Start of RECORDS PROVIDED

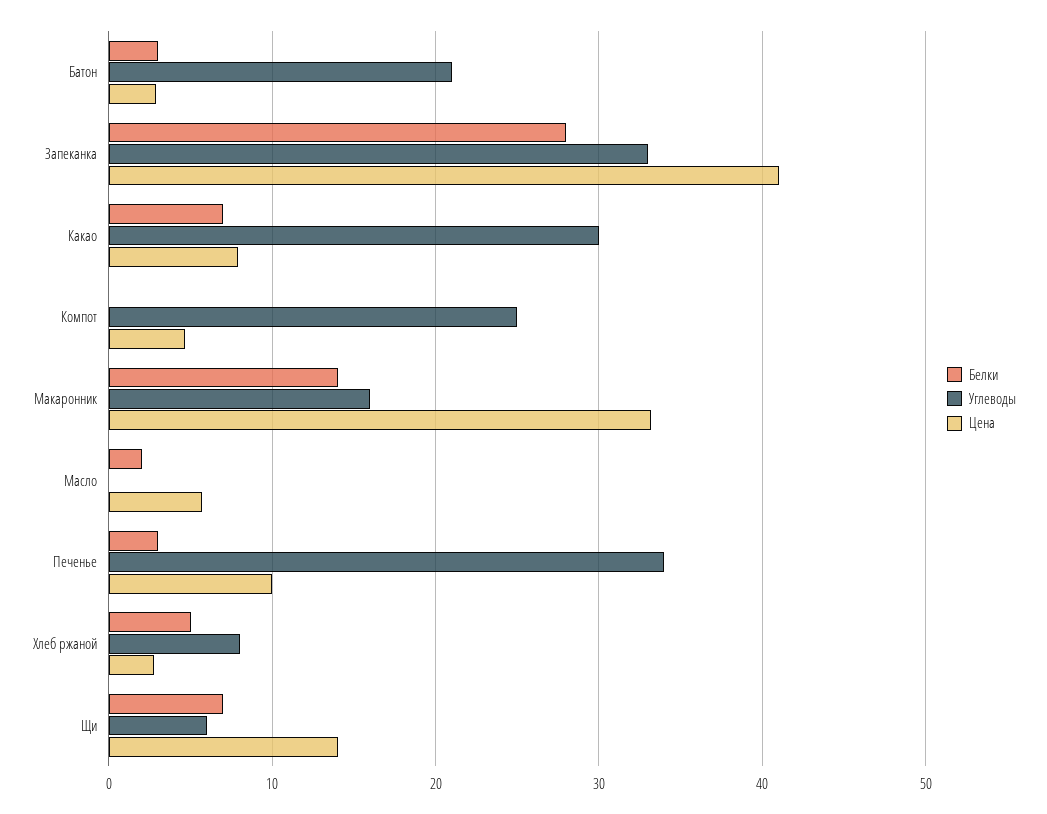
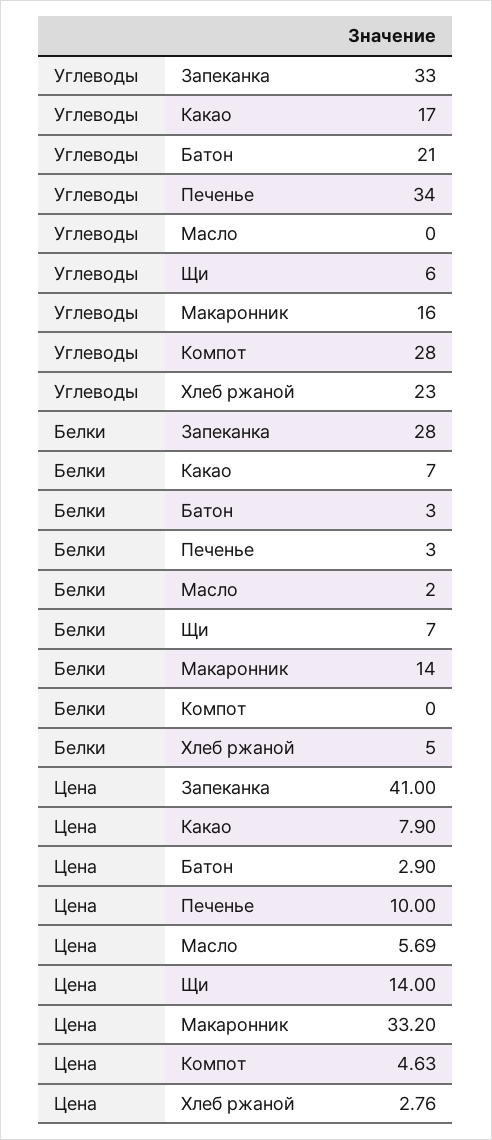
  {
    "Белки": {
      "Батон": 3,
      "Запеканка": 28,
      "Какао": 7,
      "Компот": 0,
      "Макаронник": 14,
      "Масло": 2,
      "Печенье": 3,
      "Хлеб ржаной": 5,
      "Щи": 7
    },
    "Углеводы": {
      "Батон": 21,
      "Запеканка": 33,
-     "Какао": 30,
+     "Какао": 17,
-     "Компот": 25,
+     "Компот": 28,
      "Макаронник": 16,
      "Масло": 0,
      "Печенье": 34,
-     "Хлеб ржаной": 8,
+     "Хлеб ржаной": 23,
      "Щи": 6
    },
    "Цена": {
      "Батон": 2.9,
      "Запеканка": 41,
      "Какао": 7.9,
      "Компот": 4.63,
      "Макаронник": 33.2,
      "Масло": 5.69,
      "Печенье": 10,
      "Хлеб ржаной": 2.76,
      "Щи": 14
    }
  }

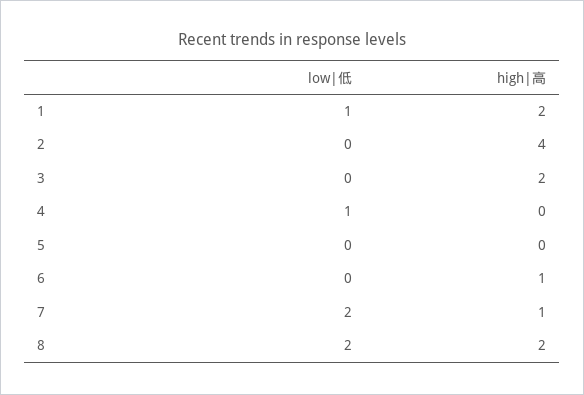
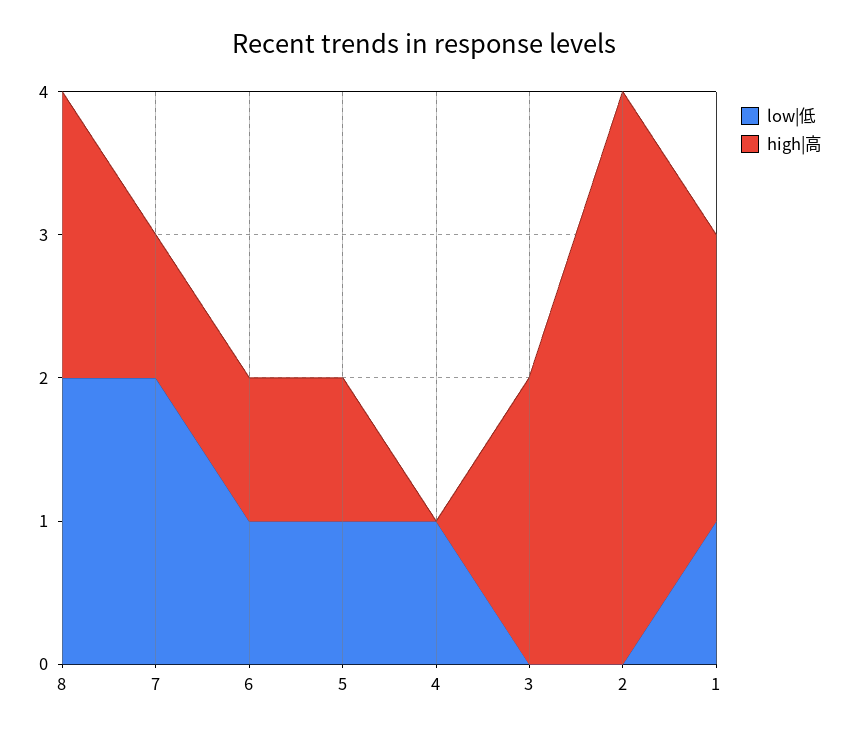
  {
    "low|低": {
      "1": 1,
      "2": 0,
      "3": 0,
      "4": 1,
-     "5": 0,
+     "5": 1,
-     "6": 0,
+     "6": 1,
      "7": 2,
      "8": 2
    },
    "high|高": {
      "1": 2,
      "2": 4,
      "3": 2,
      "4": 0,
-     "5": 0,
+     "5": 1,
      "6": 1,
      "7": 1,
      "8": 2
    }
  }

End of RECORDS PROVIDED

• WHAT THE TASK ASKS: Every line above should be returned exactly; the pictures stay out.

• EXERCISE RESPONSE:
  {
    "Белки": {
      "Батон": 3,
      "Запеканка": 28,
      "Какао": 7,
      "Компот": 0,
      "Макаронник": 14,
      "Масло": 2,
      "Печенье": 3,
      "Хлеб ржаной": 5,
      "Щи": 7
    },
    "Углеводы": {
      "Батон": 21,
      "Запеканка": 33,
-     "Какао": 30,
+     "Какао": 17,
-     "Компот": 25,
+     "Компот": 28,
      "Макаронник": 16,
      "Масло": 0,
      "Печенье": 34,
-     "Хлеб ржаной": 8,
+     "Хлеб ржаной": 23,
      "Щи": 6
    },
    "Цена": {
      "Батон": 2.9,
      "Запеканка": 41,
      "Какао": 7.9,
      "Компот": 4.63,
      "Макаронник": 33.2,
      "Масло": 5.69,
      "Печенье": 10,
      "Хлеб ржаной": 2.76,
      "Щи": 14
    }
  }

  {
    "low|低": {
      "1": 1,
      "2": 0,
      "3": 0,
      "4": 1,
-     "5": 0,
+     "5": 1,
-     "6": 0,
+     "6": 1,
      "7": 2,
      "8": 2
    },
    "high|高": {
      "1": 2,
      "2": 4,
      "3": 2,
      "4": 0,
-     "5": 0,
+     "5": 1,
      "6": 1,
      "7": 1,
      "8": 2
    }
  }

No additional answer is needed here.